MESSORA: maggiori capitali, maggiore lavoro, maggiori salari e quindi
più domanda e quindi rialzo dei prezzi dell'offerta. Questa è
l'inflazione, no?
BAGNAI: sì, rialzo dei prezzi, certo, per pressioni dal lato della
domanda, naturalmente, in presenza di strozzature dell'offerta che
comunque nel paese periferico ci sono perché il capitale arriva ma,
come dire, una parte viene ovviamente destinata alle imprese e quindi
aumenta la capacità produttiva, ma una parte viene destinata alle
famiglie e quindi aumenta la domanda. Normalmente questo processo non è
perfettamente equilibrato e quindi, come dire, la domanda in questi
paesi cresce un po' più delle offerte e i prezzi salgono. Ma se salgono
i prezzi che succede? Che il paese periferico diventa sempre meno
competitivo. Allora, per farti capire, all'inizio arriva il capitale –
concentriamoci sulla famiglia – come dire, accede al mercato dei
capitali il segmento alto della popolazione o quello che comunque ha
bisogni che non si possono soddisfare nel paese. Esempio: il ricco del
paese periferico si compra la Mercedes. E va bene. Piano piano, però,
siccome nel paese periferico i prezzi crescono più in fretta, e lo
abbiamo visto perché tutti i paesi che sono andati in crisi
nell'Eurozona avevano chi mezzo, chi uno, chi due, chi tre punti di
tassi di inflazione più dei paesi del centro (Germania, Olanda,
Finlandia) e si comincia con il ricco che si compra la Mercedes,
tedesca, e si finisce con il povero che si compra il latte o la carne,
se può, tedesco. Capito? Questo corrisponde a un approfondirsi sempre
di più, a uno sprofondare sempre di più del deficit della bilancia dei
pagamenti ed è un deficit che deve essere ovviamente finanziato. Come?
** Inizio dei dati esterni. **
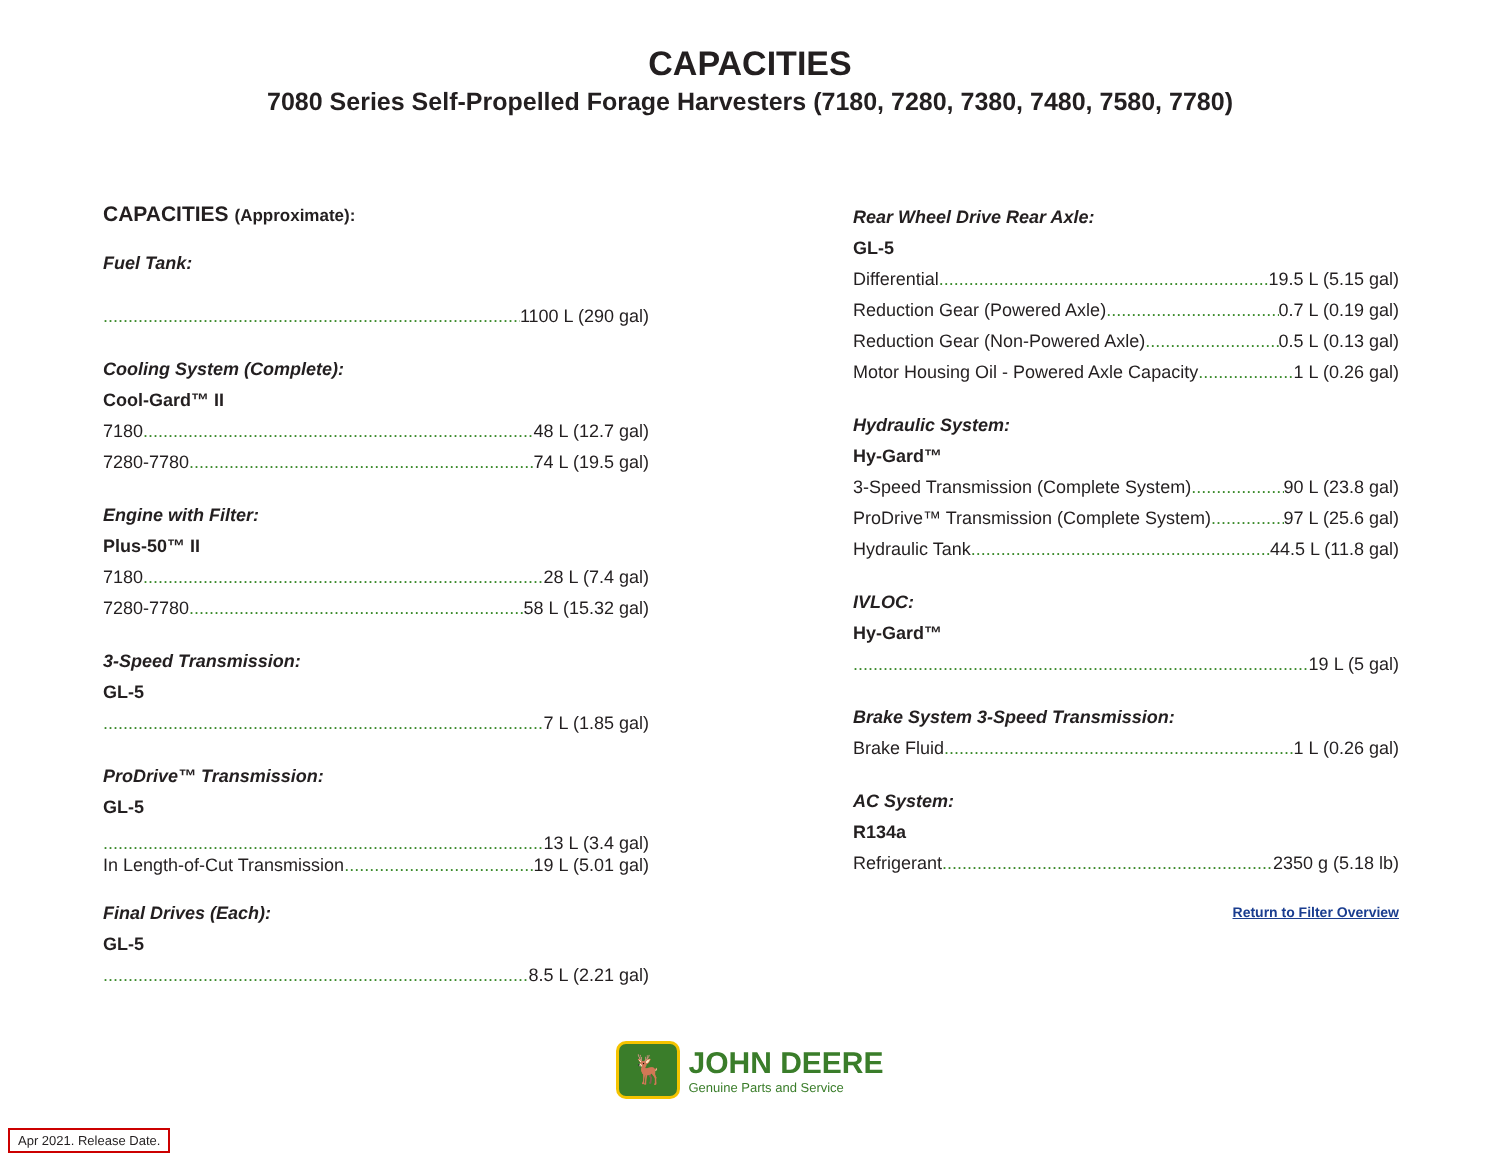CAPACITIES
7080 Series Self-Propelled Forage Harvesters (7180, 7280, 7380, 7480, 7580, 7780)
CAPACITIES (Approximate):
Fuel Tank:
1100 L (290 gal)
Cooling System (Complete):
Cool-Gard™ II
7180 48 L (12.7 gal)
7280-7780 74 L (19.5 gal)
Engine with Filter:
Plus-50™ II
7180 28 L (7.4 gal)
7280-7780 58 L (15.32 gal)
3-Speed Transmission:
GL-5
7 L (1.85 gal)
ProDrive™ Transmission:
GL-5
13 L (3.4 gal)
In Length-of-Cut Transmission 19 L (5.01 gal)
Final Drives (Each):
GL-5
8.5 L (2.21 gal)
Rear Wheel Drive Rear Axle:
GL-5
Differential 19.5 L (5.15 gal)
Reduction Gear (Powered Axle) 0.7 L (0.19 gal)
Reduction Gear (Non-Powered Axle) 0.5 L (0.13 gal)
Motor Housing Oil - Powered Axle Capacity 1 L (0.26 gal)
Hydraulic System:
Hy-Gard™
3-Speed Transmission (Complete System) 90 L (23.8 gal)
ProDrive™ Transmission (Complete System) 97 L (25.6 gal)
Hydraulic Tank 44.5 L (11.8 gal)
IVLOC:
Hy-Gard™
19 L (5 gal)
Brake System 3-Speed Transmission:
Brake Fluid 1 L (0.26 gal)
AC System:
R134a
Refrigerant 2350 g (5.18 lb)
Return to Filter Overview
🦌
JOHN DEERE
Genuine Parts and Service
Apr 2021. Release Date.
Con altri capitali. Mi spiego. Ognuno di noi, se spende più di quello
che guadagna e quindi se importa beni più di quanto esporti beni o
servizi – noi quando lavoriamo esportiamo un servizio, ci danno i
soldi, facciamo la spesa, importiamo un bene, diamo i soldi. È normale
– se facciamo troppe spese dobbiamo chiedere soldi in prestito. Anche
un paese, banalmente, se fa più spese di quanti incassi faccia, deve
chiedere soldi in prestito. Quindi si accumula, innescato da un
afflusso iniziale di capitali esteri, si scava un'ulteriore voragine
che è determinata dall'arrivo di ulteriori capitali esteri per
finanziare il buco che si è creato perché tu hai messo in moto un
processo di questo tipo.
MESSORA: come mai i capitali esteri stimolano l'acquisto di beni esteri
e non, per esempio, di beni nazionali? Per esempio perché il povero non
si compra il latte italiano con quei soldi, che cosa di meno? Perché il
latte italiano è meno buono, meno competitivo?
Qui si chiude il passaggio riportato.